FLAT FENDER TJ WRITEUP
· Dremel heavy duty (fiberglass) cutting wheels (I went through about 10)
· Dremel Metal grinding attachment
· Heavy Duty Drill w/misc bits
· 3”-3.25” Hole Saw
· masking tape
· pair of ’72 to 76 CJ turn signals
· torx bits, socket set, vise grips, Phillips screwdriver, and other misc tools
· paint and primer
· tube of silicone sealant
· electrical connectors
· liquid nail
· paint thinner
· door Edging
· SAFTEY GOGGLES!
Varies depending on the equipment you have. My cost was the following:
· Lights 40$
· Fiberglass cutting wheels 12$
· 3” Hole Saw 10$
1. Remove factory parking lights and turn signals from fenders. You can either A) Cut the wires and wire up with anti-vibration connectors as I did or B) wire up the connectors that go into the CJ receptacles (need to be purchased separately and I don’t know where to find them)
2. Partially remove fender flare from fender.
3. Mark line to be cut using masking tape. Follow the line made by the top of the stock parking light. (This is to your discretion)
4. Remove the fender bolts that attach the fender to the grill. Place something in between to spread out the two pieces (I used a Rubber Dog Bone!) Begin cutting on high speed and ensure that you take your time allowing the fiberglass wheel to cool down as you cut.
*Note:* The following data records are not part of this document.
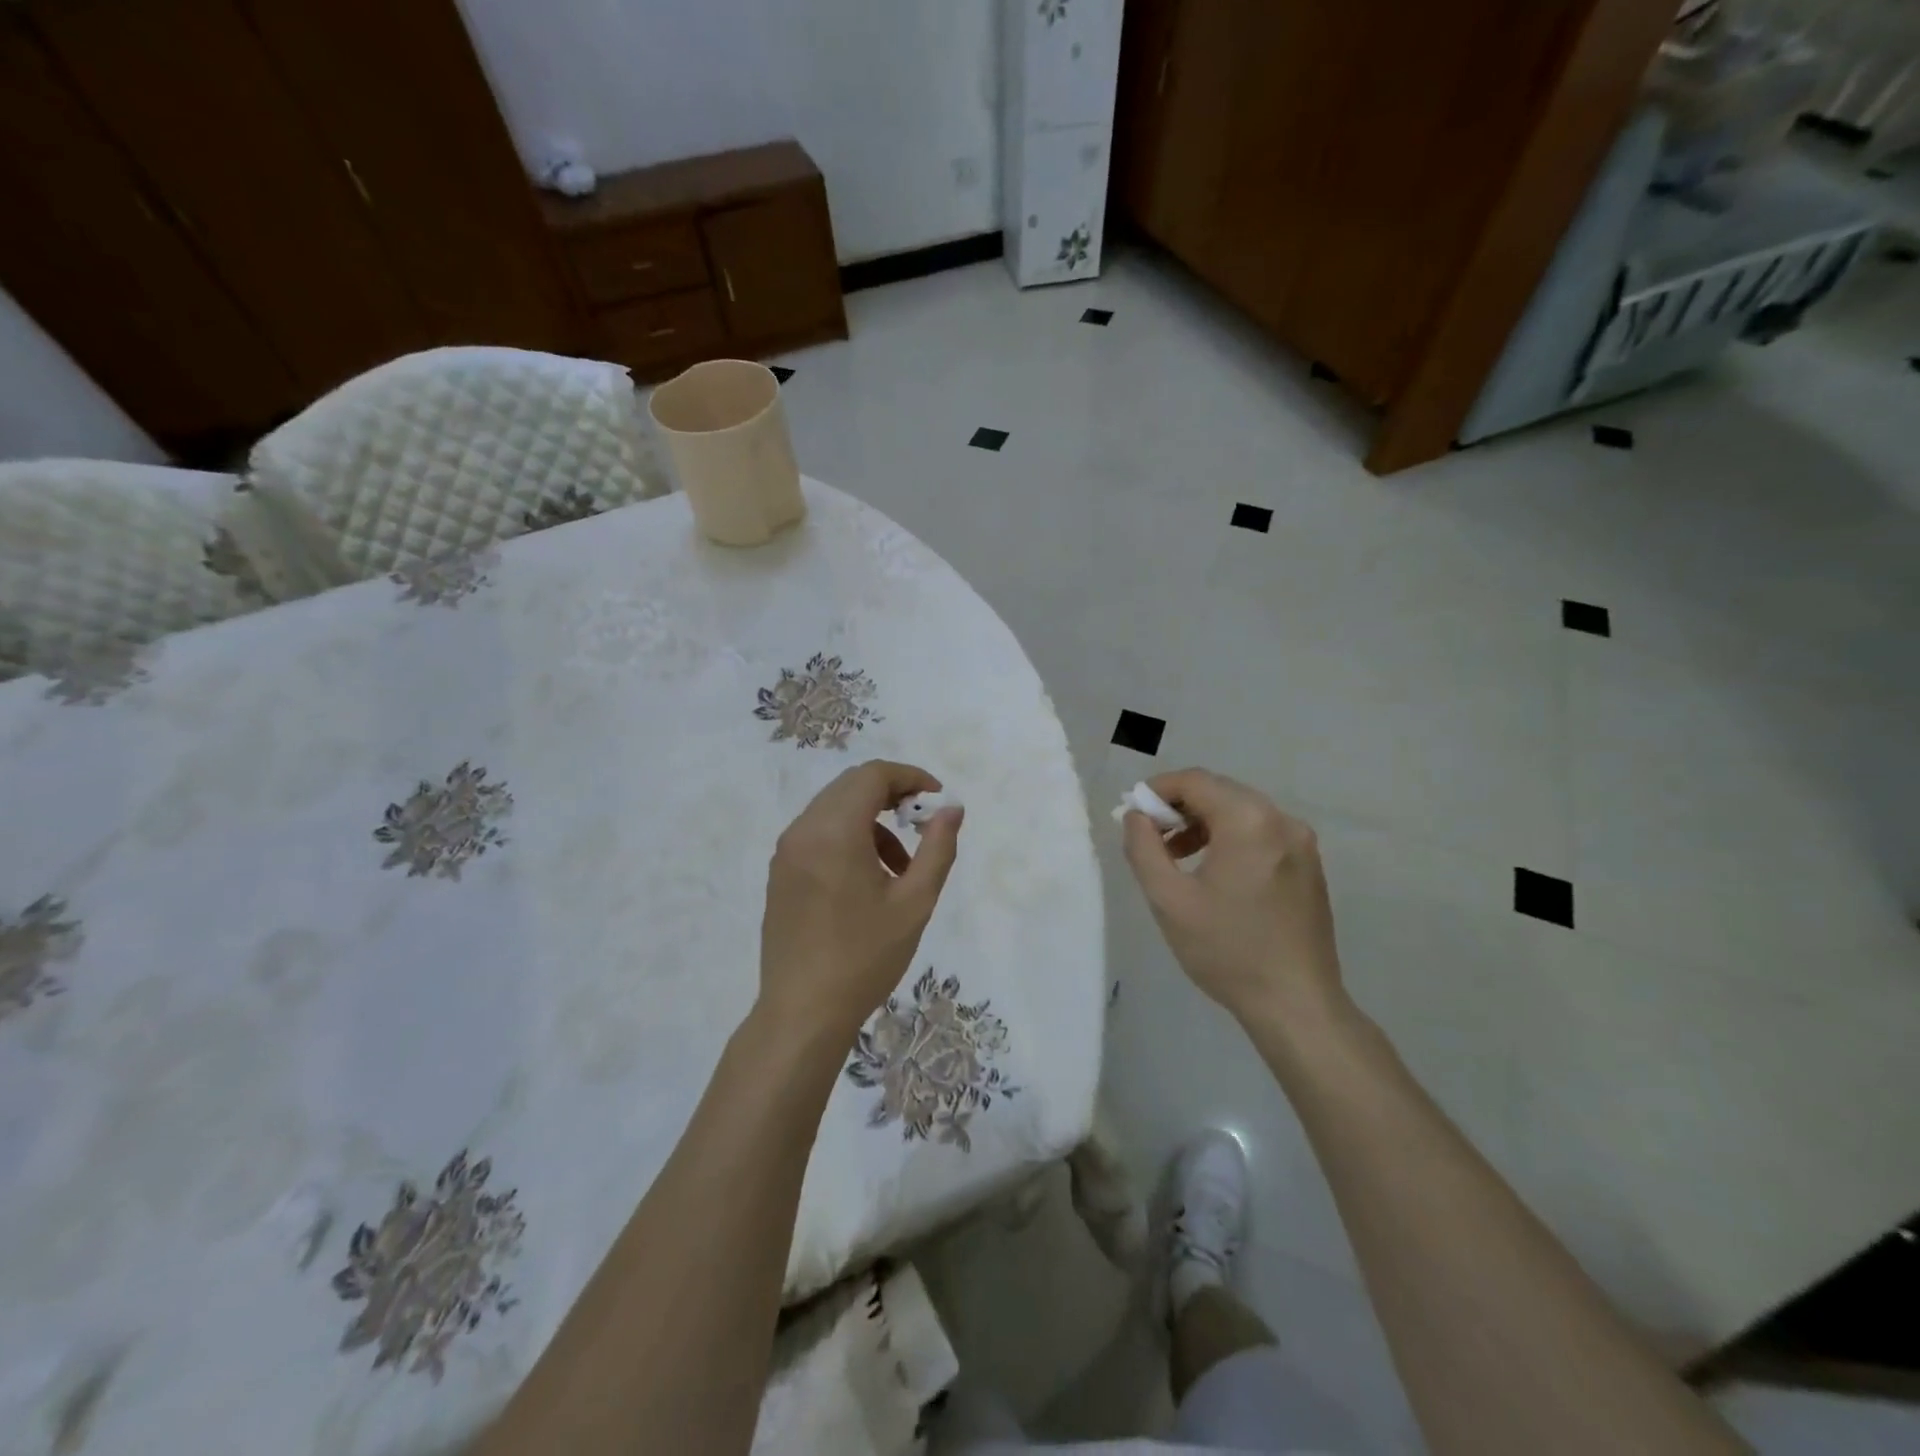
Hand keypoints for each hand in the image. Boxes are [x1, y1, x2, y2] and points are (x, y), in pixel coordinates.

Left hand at [759, 760, 963, 1042]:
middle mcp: (803, 830)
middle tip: (922, 823)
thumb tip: (951, 809)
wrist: (803, 1012)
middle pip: (851, 786)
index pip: (873, 776)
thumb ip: (937, 848)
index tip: (937, 799)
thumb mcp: (914, 903)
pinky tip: (869, 879)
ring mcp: (786, 852)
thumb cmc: (864, 957)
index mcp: (834, 831)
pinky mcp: (780, 873)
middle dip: (891, 795)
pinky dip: (849, 837)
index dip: (910, 777)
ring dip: (871, 819)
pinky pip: (818, 834)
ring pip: (834, 809)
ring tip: (901, 866)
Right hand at [1121, 768, 1344, 1024]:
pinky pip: (1260, 832)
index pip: (1195, 781)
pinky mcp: (1308, 864)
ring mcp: (1301, 842)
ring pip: (1240, 811)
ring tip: (1175, 855)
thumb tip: (1137, 816)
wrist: (1297, 1004)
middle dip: (1179, 806)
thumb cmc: (1227, 951)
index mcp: (1249, 821)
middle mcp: (1281, 819)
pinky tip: (1212, 870)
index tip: (1133, 815)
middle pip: (1219, 791)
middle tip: (1150, 836)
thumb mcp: (1169, 900)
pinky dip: (1229, 837)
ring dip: (1203, 822)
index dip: (1157, 790)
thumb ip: (1143, 848)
5. Cut support that runs parallel to the front fenders. Try to keep the same line as the fender to leave as much support as possible, but try to hide the support behind the already cut fender. Be careful not to cut into the grill (hence the spreader)
6. Reattach the plastic flare.
7. Mask the flare along same line as fender. Again cutting the side of the fender is to be at your discretion. I left as much on as possible to cut down on the mud slinging. Begin cutting the fender flare. NOTE: Ensure you cut a LOWEST speed so as not to melt too much plastic, it gets hot and messy. Take your time. Sand the edges of the flares down to make them look smooth.
8. Sand, primer and paint to prevent rusting on the exposed metal edges. Place door edging attached with liquid nail or a similar adhesive to the edges for dressing purposes.
9. Mark location for parking lights on the grill. Using 3"-3.25" hole saw, cut grill. I had to make small rectangular notch using a Dremel at the top of the hole for the lights to slide in. (if you use a 3” saw you WILL have to enlarge the hole with the Dremel.
10. Remove CJ parking light lens and use 3 outside holes as template for screw mounting location. Drill hole slightly smaller than screws that hold lens to parking light assembly.
11. Feed wires through 3" hole out bottom of grill for connection.
12. Wire Lights (see wiring code below)
13. Mount parking light assembly to grill.
The CJ Lights Come with a three-wire connector (Red, Blue, Black) the blue is for side parking lights which you will no longer have (so check your local laws) it hooks into the red connector and the black connector is separate.
Red = Parking lights
Black = Turn Signals
Blue = Side Marker (Not used/Cut off)
The signals ground to the housing so the ground will be attained when mounted to the grill.
The TJ Harness I cut. It has three wires per side (five if you count the side marker wires) I cut the side marker wires completely off to where they tie into the main harness leaving me with three wires per side:
Black/Yellow = Parking Lights
Tan (L) Gray(R)= Turn Signals
Black = Ground (Not used)
The red wire from the CJ light goes to the Black wire with the yellow
stripe on the TJ harness and the black wire from the CJ light goes to
the Gray wire (drivers side) and Tan wire (passenger side) on the TJ
harness. They will not work properly until mounted to the grill
completing the ground so you can't test them while they are hanging out
of the vehicle.
I cut these wires completely and soldered them together inside twist connectors, then I sealed them with silicone gasket to seal them from the elements. The way you wire is up to you using the above wiring description.